▸ **Work to do**: Copy out word for word the rows below from the line containing "locality: Laguna de" through the line containing "state / province: Miranda", both of those lines included.

▸ **Material provided**:
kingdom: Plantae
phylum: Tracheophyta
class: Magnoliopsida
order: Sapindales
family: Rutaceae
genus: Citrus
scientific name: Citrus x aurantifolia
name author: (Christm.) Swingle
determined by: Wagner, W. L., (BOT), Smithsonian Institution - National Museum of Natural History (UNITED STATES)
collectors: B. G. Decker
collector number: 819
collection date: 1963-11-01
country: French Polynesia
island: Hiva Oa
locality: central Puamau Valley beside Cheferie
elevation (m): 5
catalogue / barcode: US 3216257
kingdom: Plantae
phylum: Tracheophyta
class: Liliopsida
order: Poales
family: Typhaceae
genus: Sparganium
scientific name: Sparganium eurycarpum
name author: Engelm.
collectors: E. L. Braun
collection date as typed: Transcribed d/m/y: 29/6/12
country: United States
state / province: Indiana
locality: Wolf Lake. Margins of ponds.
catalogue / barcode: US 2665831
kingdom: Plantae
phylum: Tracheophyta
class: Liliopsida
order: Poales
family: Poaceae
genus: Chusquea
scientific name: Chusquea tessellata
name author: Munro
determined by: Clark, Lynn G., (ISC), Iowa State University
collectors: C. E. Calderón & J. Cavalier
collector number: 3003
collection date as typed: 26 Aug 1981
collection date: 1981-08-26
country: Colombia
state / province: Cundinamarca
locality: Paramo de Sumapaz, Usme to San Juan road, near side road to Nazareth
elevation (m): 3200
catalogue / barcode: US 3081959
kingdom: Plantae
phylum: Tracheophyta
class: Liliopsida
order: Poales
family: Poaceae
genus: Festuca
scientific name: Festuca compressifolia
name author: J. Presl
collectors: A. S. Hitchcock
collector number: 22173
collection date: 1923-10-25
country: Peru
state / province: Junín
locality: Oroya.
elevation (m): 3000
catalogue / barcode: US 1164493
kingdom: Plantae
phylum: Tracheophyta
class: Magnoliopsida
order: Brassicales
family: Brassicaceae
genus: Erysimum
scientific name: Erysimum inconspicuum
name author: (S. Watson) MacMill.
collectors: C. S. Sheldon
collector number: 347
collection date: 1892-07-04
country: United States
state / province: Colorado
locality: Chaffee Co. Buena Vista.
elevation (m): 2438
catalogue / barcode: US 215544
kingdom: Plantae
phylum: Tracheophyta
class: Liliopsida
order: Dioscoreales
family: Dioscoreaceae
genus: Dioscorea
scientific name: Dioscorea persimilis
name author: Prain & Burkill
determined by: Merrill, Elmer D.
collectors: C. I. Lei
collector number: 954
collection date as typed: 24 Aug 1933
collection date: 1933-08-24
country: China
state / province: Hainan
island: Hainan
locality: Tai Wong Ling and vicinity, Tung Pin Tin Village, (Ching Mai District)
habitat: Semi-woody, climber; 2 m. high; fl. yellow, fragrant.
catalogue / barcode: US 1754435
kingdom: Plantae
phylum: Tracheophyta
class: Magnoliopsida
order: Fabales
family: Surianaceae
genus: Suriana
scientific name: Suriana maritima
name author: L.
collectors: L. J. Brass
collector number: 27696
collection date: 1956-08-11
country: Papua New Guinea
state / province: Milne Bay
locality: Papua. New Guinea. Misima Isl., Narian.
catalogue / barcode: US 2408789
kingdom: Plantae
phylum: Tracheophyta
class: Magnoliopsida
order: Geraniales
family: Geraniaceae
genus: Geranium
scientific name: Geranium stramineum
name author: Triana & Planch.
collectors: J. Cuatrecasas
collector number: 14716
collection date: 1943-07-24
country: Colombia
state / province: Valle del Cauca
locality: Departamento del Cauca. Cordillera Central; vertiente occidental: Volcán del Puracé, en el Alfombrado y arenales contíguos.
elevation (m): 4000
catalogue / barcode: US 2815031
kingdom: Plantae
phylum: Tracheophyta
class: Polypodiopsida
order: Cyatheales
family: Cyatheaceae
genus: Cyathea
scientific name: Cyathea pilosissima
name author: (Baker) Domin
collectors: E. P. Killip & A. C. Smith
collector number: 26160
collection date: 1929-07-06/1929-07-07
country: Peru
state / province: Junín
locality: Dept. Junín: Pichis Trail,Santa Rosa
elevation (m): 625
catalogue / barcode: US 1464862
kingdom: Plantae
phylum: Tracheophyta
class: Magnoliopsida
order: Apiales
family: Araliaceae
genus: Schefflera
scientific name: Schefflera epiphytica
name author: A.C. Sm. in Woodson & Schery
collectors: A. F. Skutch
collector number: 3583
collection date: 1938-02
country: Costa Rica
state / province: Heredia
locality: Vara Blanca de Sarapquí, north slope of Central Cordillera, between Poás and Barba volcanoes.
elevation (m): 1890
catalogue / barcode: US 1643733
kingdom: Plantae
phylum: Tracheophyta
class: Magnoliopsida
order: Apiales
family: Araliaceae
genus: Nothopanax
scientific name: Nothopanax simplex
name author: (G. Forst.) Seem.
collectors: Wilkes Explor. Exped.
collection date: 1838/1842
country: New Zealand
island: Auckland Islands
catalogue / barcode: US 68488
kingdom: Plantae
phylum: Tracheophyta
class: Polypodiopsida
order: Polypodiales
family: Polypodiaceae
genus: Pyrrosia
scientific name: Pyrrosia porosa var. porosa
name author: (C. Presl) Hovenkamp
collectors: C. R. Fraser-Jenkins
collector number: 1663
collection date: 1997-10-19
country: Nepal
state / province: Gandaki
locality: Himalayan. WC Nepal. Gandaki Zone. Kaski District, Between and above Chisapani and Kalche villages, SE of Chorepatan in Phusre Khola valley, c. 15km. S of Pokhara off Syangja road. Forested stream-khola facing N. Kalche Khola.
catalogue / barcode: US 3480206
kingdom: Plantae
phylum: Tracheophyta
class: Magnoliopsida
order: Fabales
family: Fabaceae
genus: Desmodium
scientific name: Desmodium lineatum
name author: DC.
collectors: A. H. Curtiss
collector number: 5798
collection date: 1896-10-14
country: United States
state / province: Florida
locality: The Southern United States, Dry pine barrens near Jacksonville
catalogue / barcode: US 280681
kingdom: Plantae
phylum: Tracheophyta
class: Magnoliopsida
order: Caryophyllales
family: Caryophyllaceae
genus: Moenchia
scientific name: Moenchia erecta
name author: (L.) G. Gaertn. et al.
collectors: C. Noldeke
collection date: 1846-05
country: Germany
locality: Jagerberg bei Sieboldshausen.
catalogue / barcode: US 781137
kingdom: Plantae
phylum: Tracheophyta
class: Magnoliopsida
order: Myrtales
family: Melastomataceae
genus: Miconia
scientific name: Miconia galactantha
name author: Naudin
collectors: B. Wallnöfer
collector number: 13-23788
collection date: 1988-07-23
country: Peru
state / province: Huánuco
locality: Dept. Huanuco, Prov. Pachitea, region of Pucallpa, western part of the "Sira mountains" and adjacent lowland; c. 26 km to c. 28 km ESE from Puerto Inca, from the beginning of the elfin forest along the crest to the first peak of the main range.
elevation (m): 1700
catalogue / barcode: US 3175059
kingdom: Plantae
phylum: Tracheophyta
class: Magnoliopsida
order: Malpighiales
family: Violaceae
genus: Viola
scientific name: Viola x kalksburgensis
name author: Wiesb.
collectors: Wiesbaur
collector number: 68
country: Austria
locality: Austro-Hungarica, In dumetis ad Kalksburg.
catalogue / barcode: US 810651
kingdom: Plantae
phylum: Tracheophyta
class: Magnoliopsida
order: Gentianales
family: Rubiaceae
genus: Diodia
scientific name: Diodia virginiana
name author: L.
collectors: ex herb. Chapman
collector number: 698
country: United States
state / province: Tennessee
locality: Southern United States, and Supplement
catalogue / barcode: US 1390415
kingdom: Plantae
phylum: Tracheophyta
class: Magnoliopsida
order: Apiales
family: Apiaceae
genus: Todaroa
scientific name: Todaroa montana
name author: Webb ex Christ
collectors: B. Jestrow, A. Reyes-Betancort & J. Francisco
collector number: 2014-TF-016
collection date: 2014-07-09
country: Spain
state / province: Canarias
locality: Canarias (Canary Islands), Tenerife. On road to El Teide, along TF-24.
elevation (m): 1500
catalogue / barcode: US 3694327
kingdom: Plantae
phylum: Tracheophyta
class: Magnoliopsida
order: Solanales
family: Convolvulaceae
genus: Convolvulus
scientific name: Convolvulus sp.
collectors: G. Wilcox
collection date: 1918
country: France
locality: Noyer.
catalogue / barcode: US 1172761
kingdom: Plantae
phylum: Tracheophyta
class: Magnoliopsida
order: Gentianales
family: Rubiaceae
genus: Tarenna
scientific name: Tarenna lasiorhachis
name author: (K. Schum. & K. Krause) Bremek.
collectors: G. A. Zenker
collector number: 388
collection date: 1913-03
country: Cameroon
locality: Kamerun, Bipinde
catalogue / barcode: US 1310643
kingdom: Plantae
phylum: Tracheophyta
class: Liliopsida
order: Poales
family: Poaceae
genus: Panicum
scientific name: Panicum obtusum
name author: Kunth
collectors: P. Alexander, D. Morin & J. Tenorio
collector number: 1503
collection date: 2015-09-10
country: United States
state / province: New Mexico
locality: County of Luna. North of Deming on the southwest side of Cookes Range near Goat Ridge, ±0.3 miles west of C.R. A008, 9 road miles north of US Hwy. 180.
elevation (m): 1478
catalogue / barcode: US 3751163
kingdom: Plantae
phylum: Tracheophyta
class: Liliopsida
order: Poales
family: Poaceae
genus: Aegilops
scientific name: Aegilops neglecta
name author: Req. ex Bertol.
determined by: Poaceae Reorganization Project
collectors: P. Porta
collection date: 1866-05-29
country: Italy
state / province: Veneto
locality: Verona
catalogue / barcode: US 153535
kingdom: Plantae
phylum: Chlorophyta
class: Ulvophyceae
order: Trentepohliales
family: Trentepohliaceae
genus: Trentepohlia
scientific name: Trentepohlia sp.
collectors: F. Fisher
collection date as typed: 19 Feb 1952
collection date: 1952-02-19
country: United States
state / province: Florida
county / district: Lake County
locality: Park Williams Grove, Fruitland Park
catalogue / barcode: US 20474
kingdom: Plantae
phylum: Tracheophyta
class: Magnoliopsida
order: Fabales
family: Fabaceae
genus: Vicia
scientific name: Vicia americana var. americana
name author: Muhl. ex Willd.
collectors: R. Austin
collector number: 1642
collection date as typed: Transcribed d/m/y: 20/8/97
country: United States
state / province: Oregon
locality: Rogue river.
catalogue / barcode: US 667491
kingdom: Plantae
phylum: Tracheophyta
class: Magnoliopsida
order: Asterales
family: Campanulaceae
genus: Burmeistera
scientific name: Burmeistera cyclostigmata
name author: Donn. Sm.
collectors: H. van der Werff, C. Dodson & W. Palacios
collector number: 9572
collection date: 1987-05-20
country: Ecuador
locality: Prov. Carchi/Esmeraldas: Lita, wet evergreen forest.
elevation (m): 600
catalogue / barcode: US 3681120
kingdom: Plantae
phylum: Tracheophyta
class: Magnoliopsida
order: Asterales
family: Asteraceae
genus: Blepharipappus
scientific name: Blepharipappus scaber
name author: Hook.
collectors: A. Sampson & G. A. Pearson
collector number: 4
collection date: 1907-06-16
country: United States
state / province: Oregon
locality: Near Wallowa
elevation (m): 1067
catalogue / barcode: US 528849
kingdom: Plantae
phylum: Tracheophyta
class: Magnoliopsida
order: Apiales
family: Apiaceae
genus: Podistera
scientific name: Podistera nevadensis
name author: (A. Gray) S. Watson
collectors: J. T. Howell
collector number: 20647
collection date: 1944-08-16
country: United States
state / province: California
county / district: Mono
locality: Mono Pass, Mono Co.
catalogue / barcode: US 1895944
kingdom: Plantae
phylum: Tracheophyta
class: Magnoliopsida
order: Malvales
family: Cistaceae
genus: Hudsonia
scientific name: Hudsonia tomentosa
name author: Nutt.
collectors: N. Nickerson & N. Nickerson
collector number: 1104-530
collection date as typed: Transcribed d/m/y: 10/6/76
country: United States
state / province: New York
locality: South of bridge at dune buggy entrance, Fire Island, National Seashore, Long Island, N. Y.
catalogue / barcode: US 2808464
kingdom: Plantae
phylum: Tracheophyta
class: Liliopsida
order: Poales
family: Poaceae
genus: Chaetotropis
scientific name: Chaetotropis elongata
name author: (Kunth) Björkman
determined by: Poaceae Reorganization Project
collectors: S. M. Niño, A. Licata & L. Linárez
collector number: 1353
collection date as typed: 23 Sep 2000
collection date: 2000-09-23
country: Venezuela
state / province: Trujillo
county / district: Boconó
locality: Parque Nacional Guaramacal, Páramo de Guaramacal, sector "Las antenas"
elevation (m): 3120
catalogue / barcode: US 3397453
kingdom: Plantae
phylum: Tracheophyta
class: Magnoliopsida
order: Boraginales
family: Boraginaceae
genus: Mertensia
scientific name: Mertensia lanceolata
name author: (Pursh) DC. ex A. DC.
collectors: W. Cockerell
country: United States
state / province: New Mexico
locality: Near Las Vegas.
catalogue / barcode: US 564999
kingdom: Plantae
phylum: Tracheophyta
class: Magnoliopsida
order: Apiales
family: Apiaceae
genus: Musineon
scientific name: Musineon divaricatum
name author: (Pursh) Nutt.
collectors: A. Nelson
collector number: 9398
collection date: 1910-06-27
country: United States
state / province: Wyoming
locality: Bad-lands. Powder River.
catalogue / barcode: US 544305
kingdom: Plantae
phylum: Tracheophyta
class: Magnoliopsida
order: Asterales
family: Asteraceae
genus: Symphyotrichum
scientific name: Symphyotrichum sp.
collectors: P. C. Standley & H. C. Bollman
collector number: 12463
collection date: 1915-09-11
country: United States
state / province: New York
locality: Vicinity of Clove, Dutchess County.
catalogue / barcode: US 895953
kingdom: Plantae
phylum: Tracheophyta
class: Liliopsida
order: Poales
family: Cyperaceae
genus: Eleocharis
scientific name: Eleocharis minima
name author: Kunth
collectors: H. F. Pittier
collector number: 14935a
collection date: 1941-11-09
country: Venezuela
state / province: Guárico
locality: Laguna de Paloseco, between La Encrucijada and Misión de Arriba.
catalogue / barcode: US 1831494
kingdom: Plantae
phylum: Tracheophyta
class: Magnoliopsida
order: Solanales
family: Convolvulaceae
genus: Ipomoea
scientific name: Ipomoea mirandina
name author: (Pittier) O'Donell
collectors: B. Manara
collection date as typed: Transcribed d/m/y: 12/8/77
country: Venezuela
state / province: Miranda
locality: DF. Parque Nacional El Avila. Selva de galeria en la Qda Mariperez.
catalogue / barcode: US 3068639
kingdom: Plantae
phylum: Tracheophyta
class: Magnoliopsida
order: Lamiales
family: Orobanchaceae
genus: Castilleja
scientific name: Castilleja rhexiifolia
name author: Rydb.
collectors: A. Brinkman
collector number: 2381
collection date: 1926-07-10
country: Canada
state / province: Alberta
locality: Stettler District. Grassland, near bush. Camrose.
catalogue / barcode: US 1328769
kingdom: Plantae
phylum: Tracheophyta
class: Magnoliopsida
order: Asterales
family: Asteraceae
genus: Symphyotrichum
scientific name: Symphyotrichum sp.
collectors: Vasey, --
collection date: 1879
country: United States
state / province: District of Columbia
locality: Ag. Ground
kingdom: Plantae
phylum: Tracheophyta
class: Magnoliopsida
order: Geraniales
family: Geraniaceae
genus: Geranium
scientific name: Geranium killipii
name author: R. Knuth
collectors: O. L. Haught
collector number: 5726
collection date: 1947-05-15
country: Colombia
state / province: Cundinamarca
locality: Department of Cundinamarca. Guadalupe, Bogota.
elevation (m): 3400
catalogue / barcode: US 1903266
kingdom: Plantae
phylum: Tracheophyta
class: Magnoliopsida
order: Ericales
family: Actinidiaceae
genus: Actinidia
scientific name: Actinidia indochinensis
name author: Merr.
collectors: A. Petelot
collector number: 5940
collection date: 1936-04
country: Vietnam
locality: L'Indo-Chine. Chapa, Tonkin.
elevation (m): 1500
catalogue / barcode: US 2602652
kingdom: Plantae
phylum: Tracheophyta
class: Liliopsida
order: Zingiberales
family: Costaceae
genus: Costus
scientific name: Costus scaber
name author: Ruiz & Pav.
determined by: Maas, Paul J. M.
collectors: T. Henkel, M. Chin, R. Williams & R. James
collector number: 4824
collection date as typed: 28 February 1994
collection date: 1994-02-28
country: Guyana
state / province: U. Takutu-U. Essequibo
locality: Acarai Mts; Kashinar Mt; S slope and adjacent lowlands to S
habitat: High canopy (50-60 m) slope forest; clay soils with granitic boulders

▸ **The output**:
locality: Laguna de Paloseco, between La Encrucijada and Misión de Arriba.
catalogue / barcode: US 1831494
kingdom: Plantae
phylum: Tracheophyta
class: Magnoliopsida
order: Solanales
family: Convolvulaceae
genus: Ipomoea
scientific name: Ipomoea mirandina
name author: (Pittier) O'Donell
collectors: B. Manara
collection date as typed: Transcribed d/m/y: 12/8/77
country: Venezuela
state / province: Miranda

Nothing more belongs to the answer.